**Tasks to complete:**
1) According to the Almería Walk of Fame text, on what date did Omar Sharif receive his star?
2) From the Almería Walk of Fame text, copy the passage between "Actor and director" and "the Almería Tierra de Cine prix.", inclusive.

Supplied text section start

Almeria Walk of Fame (Paseo de la fama de Almería in Spanish) is the filmmaking Walk of Fame located in Almeria, Spain, similar to Hollywood Walk of Fame.

Celebrities 

The celebrities who have their own star are:

 Eduardo Fajardo received his star on April 11, 2012 for his role in 7th Cavalry and Django.
 Omar Sharif received his star on December 4, 2012 for his role in Lawrence of Arabia
 Ridley Scott received his a star for directing Exodus: Gods and Kings. in 2013
 Producer Denis O'Dell received his star on December 3, 2013 for his work on How I Won the War.
 Max von Sydow received his star on December 5, 2013 for his role in March or Die.
 Arnold Schwarzenegger received his star on October 29, 2014 for his role in Conan the Barbarian, as well as receiving Almería Tierra de Cine prix.
 Actor and director Terry Gilliam received his star on December 3, 2014 during the XIII Festival Internacional de Cortometrajes Almería en Corto.
 Patrick Wayne received his star on December 1, 2015 for his role in The Deserter, Sinbad and the Eye of the Tiger and Rustlers' Rhapsody.
 Ángela Molina received her star on December 6, 2015 for her role in Las cosas del querer, L'homme qui a perdu son ombre and One of the Hollywood Ten.
 Catherine Deneuve received her star on November 13, 2016 for her role in March or Die.
 Spanish actor José Coronado, received a star on November 19, 2016, as well as the Almería Tierra de Cine prix.

Supplied text section end
The data section start

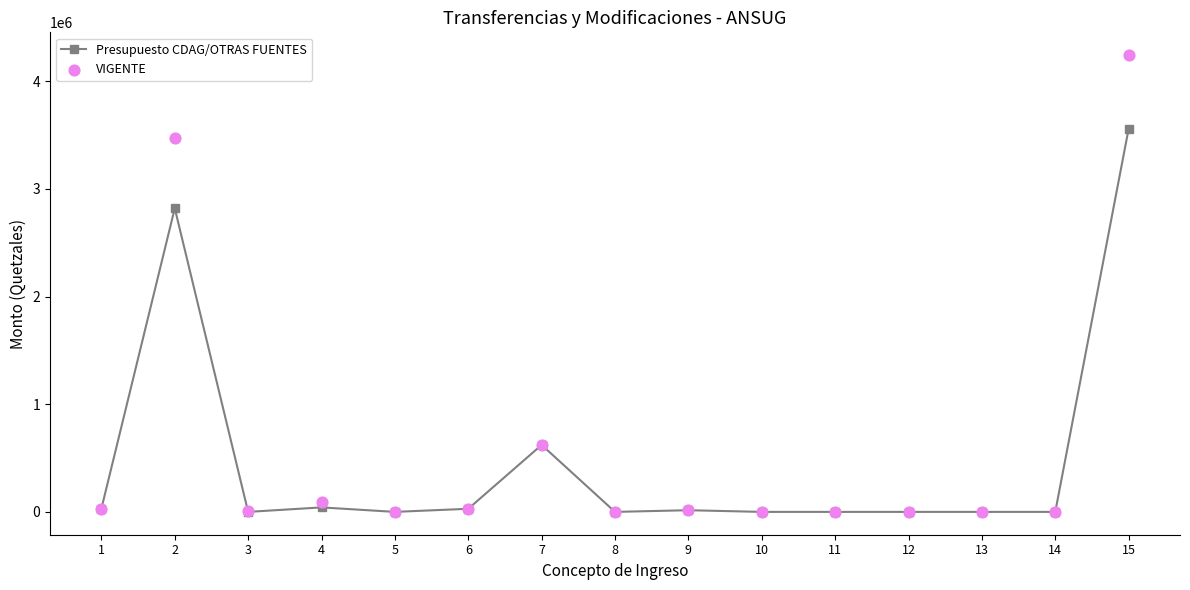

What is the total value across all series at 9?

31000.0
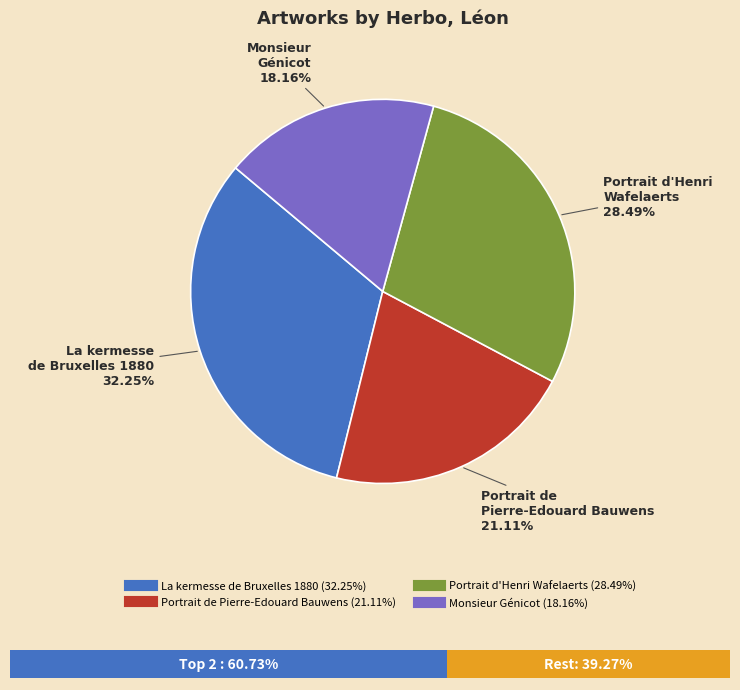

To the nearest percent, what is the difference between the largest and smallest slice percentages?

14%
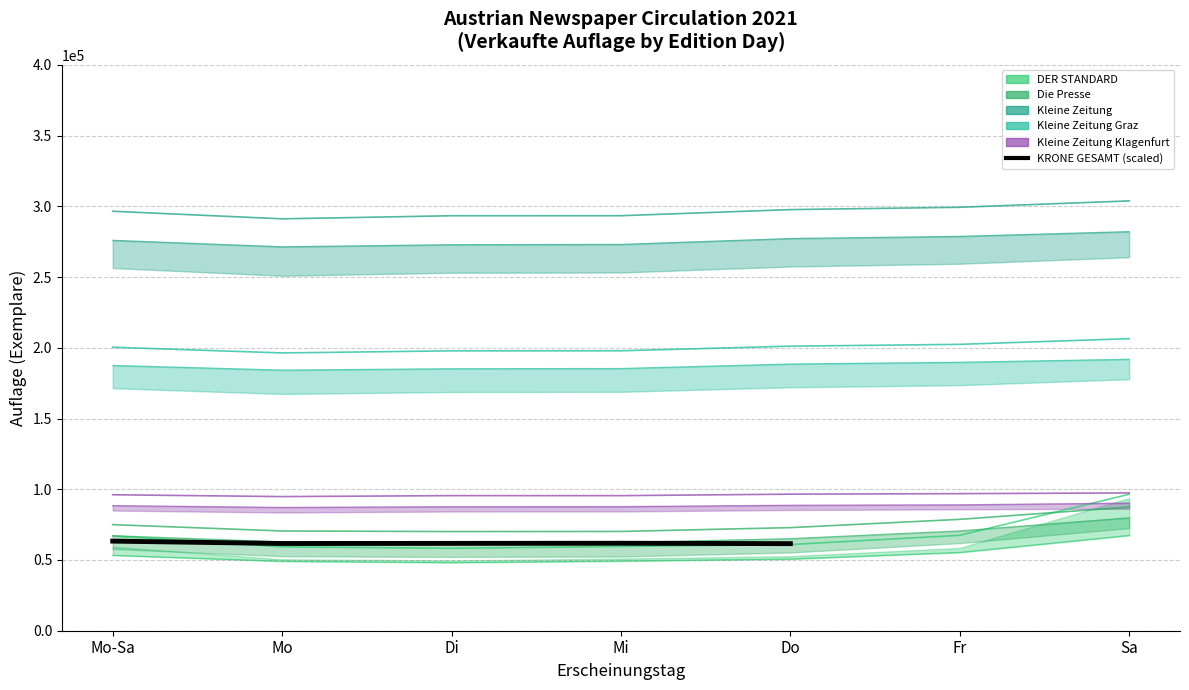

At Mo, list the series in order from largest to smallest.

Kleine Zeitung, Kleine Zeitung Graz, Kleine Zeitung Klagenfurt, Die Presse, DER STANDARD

The data section end

**Answer list:**
1) December 4, 2012

2)
Actor and director Terry Gilliam received his star on December 3, 2014 during the XIII Festival Internacional de Cortometrajes Almería en Corto.
 Patrick Wayne received his star on December 1, 2015 for his role in The Deserter, Sinbad and the Eye of the Tiger and Rustlers' Rhapsody.
 Ángela Molina received her star on December 6, 2015 for her role in Las cosas del querer, L'homme qui a perdu son ombre and One of the Hollywood Ten.
 Catherine Deneuve received her star on November 13, 2016 for her role in March or Die.
 Spanish actor José Coronado, received a star on November 19, 2016, as well as the Almería Tierra de Cine prix.